World Economic Forum: Rich-Poor Gap is Biggest Global Risk
The widening rich-poor gap represents the biggest global risk this year, the World Economic Forum declared on Thursday.
The "Global Risks 2014" report analyses 31 global risks for the next 10 years. More than 700 global experts involved in the survey identified extreme weather events as the second most likely factor to cause systemic shocks, considering the perceived increase in severe conditions.
The WEF added that the global risk that was of "highest concern" to respondents was the potential for more fiscal crises, in the wake of the eurozone debt drama.
"Economic, societal and environmental risks dominate the list of global risks that the respondents are most concerned about, with fiscal crises emerging as the top issue," the WEF reported.
Europe, in particular, is out of the immediate financial danger zone - a fact which has helped income inequality to rise up the agenda, according to David Cole, head of risk at Swiss Re, who worked on the report.
"I'm a big supporter of capitalism but there are moments in time when capitalism can go into overdrive and it is important to have measures in place - whether regulatory, government or tax measures - that ensure we avoid excesses in terms of income and wealth distribution," Cole said.

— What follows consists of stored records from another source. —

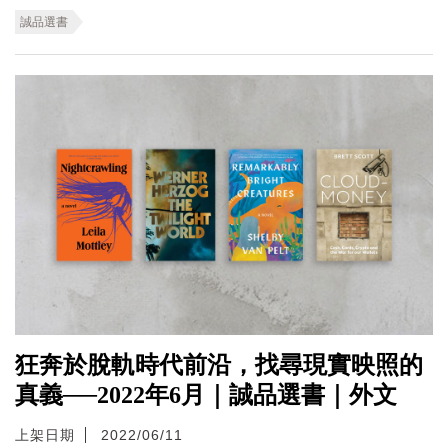
誠品選書
狂奔於脫軌時代前沿，找尋現實映照的
真義──2022年6月｜誠品選書｜外文
上架日期
2022/06/11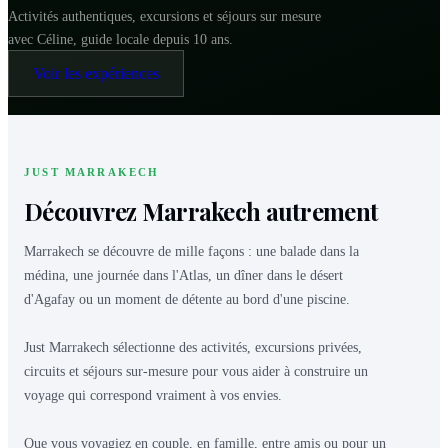
Activités authentiques, excursions et séjours sur mesure
avec Céline, guide locale depuis 10 ans.
Voir les expériences
JUST MARRAKECH
Découvrez Marrakech autrement
Marrakech se découvre de mille façons : une balade dans la
médina, une journée dans l'Atlas, un dîner dans le désert
d'Agafay ou un moment de détente au bord d'une piscine.
Just Marrakech sélectionne des activités, excursions privées,
circuits et séjours sur-mesure pour vous aider à construire un
voyage qui correspond vraiment à vos envies.
Que vous voyagiez en couple, en famille, entre amis ou pour un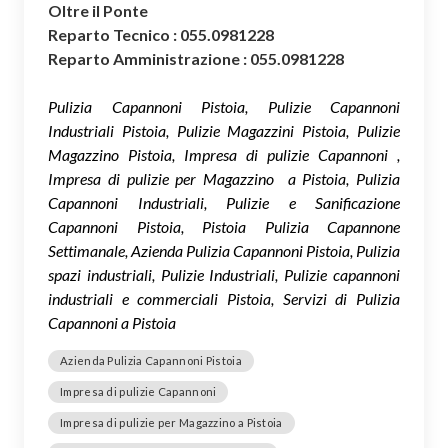
Oltre il Ponte
Reparto Tecnico : 055.0981228
Reparto Amministrazione : 055.0981228
Pulizia Capannoni Pistoia, Pulizie Capannoni
Industriali Pistoia, Pulizie Magazzini Pistoia, Pulizie
Magazzino Pistoia, Impresa di pulizie Capannoni ,
Impresa di pulizie per Magazzino a Pistoia, Pulizia
Capannoni Industriali, Pulizie e Sanificazione
Capannoni Pistoia, Pistoia Pulizia Capannone
Settimanale, Azienda Pulizia Capannoni Pistoia, Pulizia
spazi industriali, Pulizie Industriali, Pulizie capannoni
industriali e commerciali Pistoia, Servizi di Pulizia
Capannoni a Pistoia
Azienda Pulizia Capannoni Pistoia
Impresa di pulizie Capannoni
Impresa di pulizie per Magazzino a Pistoia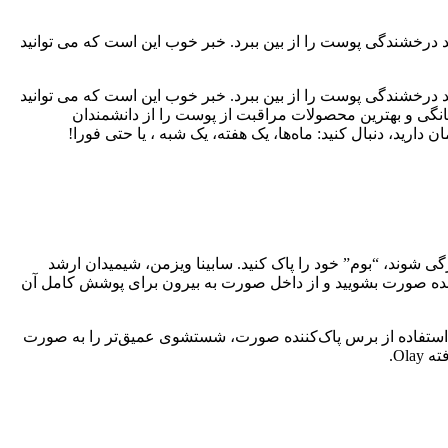
درخشندگی پوست را از بین ببرد. خبر خوب این است که می توانید
درخشندگی پوست را از بین ببرد. خبر خوب این است که می توانید
نگی و بهترین محصولات مراقبت از پوست را از دانشمندان
گی شوند، “بوم” خود را پاک کنید. سابینا ویزمن، شیمیدان ارشد
کننده صورت بشویید و از داخل صورت به بیرون برای پوشش کامل آن
 با استفاده از برس پاک‌کننده صورت، شستشوی عمیق‌تر را به صورت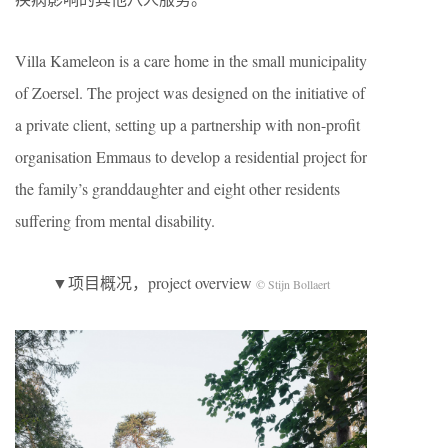
Villa Kameleon is a care home in the small municipality
of Zoersel. The project was designed on the initiative of
a private client, setting up a partnership with non-profit
organisation Emmaus to develop a residential project for
the family’s granddaughter and eight other residents
suffering from mental disability.
▼项目概况，project overview
© Stijn Bollaert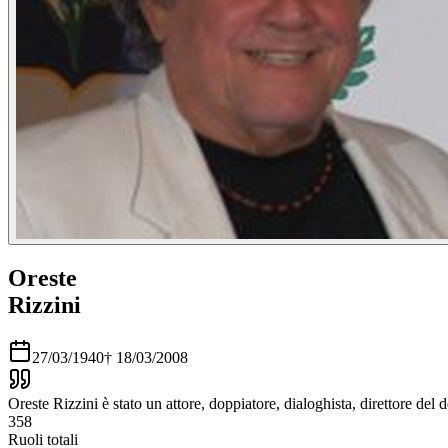
Oreste
Rizzini
27/03/1940
†
18/03/2008
Oreste Rizzini è stato un attore, doppiatore, dialoghista, direttore del
358
Ruoli totali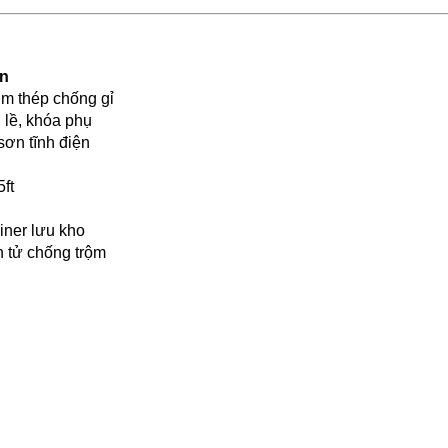
ến
im thép chống gỉ
n lề, khóa phụ
ơn tĩnh điện
5ft
ainer lưu kho
n tử chống trộm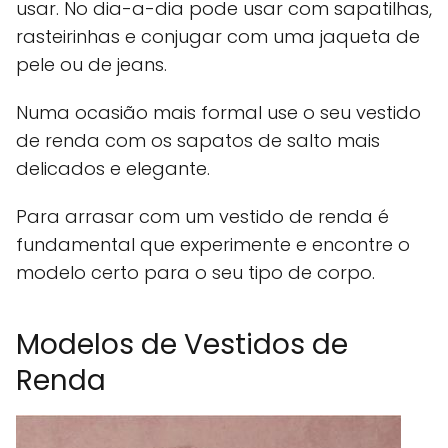
usar. No dia-a-dia pode usar com sapatilhas,
rasteirinhas e conjugar com uma jaqueta de
pele ou de jeans.
Numa ocasião mais formal use o seu vestido
de renda com os sapatos de salto mais
delicados e elegante.
Para arrasar com um vestido de renda é
fundamental que experimente e encontre o
modelo certo para o seu tipo de corpo.
Modelos de Vestidos de
Renda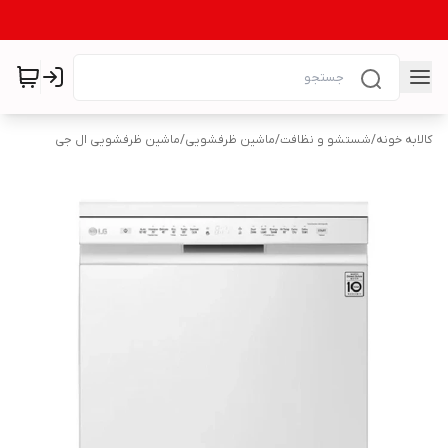
کالابه خونه
/
شستشو و نظافت
/
ماشین ظرفشویی
/
ماشین ظرفشویی ال جی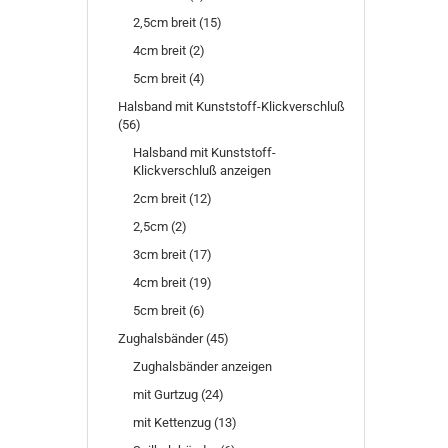
2,5cm breit (15)
4cm breit (2)
5cm breit (4)
Halsband mit Kunststoff-Klickverschluß
(56)
Halsband mit Kunststoff-
Klickverschluß anzeigen
2cm breit (12)
2,5cm (2)
3cm breit (17)
4cm breit (19)
5cm breit (6)
Zughalsbänder (45)
Zughalsbänder anzeigen
mit Gurtzug (24)
mit Kettenzug (13)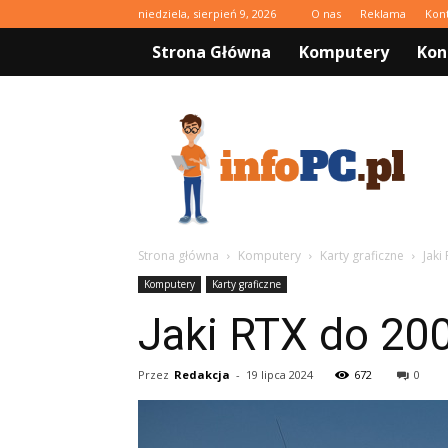
niedziela, sierpień 9, 2026
O nas
Reklama
Kon
Strona Główna
Komputery
Kon
infoPC.pl
Strona główna
Komputery
Karty graficzne
Jaki
Komputery
Karty graficzne
Jaki RTX do 200
Przez
Redakcja
-
19 lipca 2024
672
0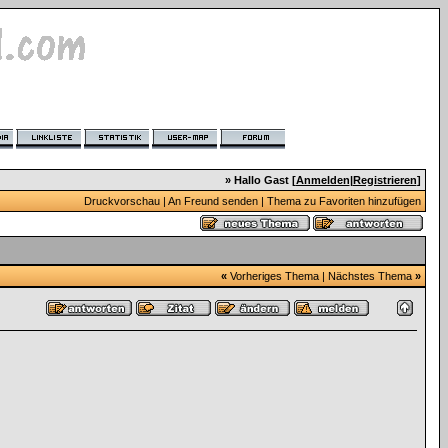
» Hallo Gast [
Anmelden
|
Registrieren
]
Druckvorschau
|
An Freund senden
|
Thema zu Favoriten hinzufügen
«
Vorheriges Thema
|
Nächstes Thema
»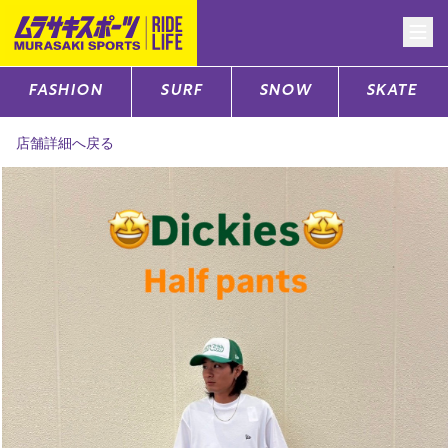
FASHION
SURF
SNOW
SKATE
CATEGORY
店舗詳細へ戻る
ファッションTOP
サーフTOP
スノーTOP
スケートTOP
CONTENTS
SUPPORT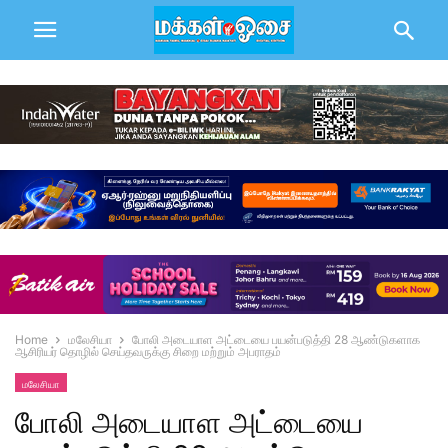
Home
மலேசியா
போலி அடையாள அட்டையை பயன்படுத்தி 28 ஆண்டுகளாக
ஆசிரியர் தொழில் செய்தவருக்கு சிறை மற்றும் அபராதம்
மலேசியா
போலி அடையாள அட்டையை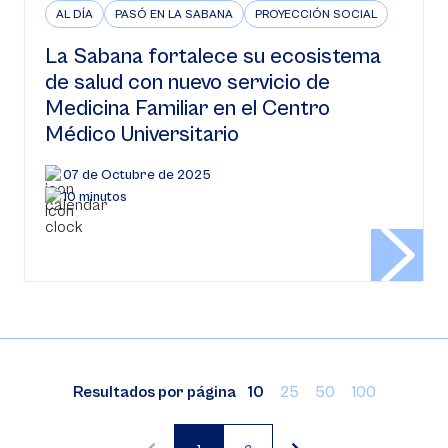
AL DÍA
PASÓ EN LA SABANA
PROYECCIÓN SOCIAL
La Sabana fortalece su ecosistema
de salud con nuevo servicio de
Medicina Familiar en el Centro
Médico Universitario
07 de Octubre de 2025
10 minutos
Resultados por página
10
25
50
100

The forum warned there was a "lost generation" of young people who lack both jobs and, in some cases, adequate skills for work, fuelling cumulate frustration.
This could easily boil over into social upheaval, as seen already in a wave of protests over inequality and corruption worldwide.
The institution issued the gloomy warning in its annual Global Risks survey, published ahead of the WEF's annual meeting in Davos from 22-25 January, where the rich and powerful will ponder the planet's future.